Prompt
Every line in the records below between the one holding "Dialogo interreligioso; Giubileo della" and the one holding "Sussidio liturgico; Taizé - Praga", inclusive, is to be set down exactly; all other lines are to be left out.

[Collected data]

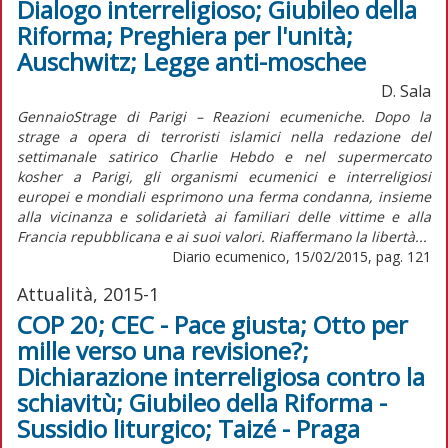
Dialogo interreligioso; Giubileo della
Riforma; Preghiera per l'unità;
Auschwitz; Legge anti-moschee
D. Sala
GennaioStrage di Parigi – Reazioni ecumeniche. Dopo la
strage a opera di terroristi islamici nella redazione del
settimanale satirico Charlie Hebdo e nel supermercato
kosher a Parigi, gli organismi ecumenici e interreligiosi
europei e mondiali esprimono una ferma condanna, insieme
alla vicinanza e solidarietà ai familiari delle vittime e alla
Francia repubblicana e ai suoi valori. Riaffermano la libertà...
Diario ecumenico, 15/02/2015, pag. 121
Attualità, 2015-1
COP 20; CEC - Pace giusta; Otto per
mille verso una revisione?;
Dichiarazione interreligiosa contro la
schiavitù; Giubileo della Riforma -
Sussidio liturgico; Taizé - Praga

==

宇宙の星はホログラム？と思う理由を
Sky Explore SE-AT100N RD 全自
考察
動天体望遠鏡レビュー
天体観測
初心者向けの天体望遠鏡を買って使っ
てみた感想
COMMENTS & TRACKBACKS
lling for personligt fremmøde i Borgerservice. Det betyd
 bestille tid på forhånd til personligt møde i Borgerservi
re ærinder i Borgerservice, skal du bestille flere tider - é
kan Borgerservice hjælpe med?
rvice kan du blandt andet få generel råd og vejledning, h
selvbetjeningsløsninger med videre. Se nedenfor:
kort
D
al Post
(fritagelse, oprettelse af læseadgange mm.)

Written solution
Dialogo interreligioso; Giubileo della
Riforma; Preghiera per l'unità;
Auschwitz; Legge anti-moschee
D. Sala
GennaioStrage di Parigi – Reazioni ecumeniche. Dopo la
strage a opera di terroristi islamici nella redazione del
settimanale satirico Charlie Hebdo e nel supermercato
kosher a Parigi, gli organismi ecumenici e interreligiosi
europei e mondiali esprimono una ferma condanna, insieme
alla vicinanza e solidarietà ai familiari delle vittime e alla
Francia repubblicana e ai suoi valori. Riaffermano la libertà...
Diario ecumenico, 15/02/2015, pag. 121
Attualità, 2015-1
COP 20; CEC - Pace giusta; Otto per
mille verso una revisione?;
Dichiarazione interreligiosa contro la
schiavitù; Giubileo della Riforma -
Sussidio liturgico; Taizé - Praga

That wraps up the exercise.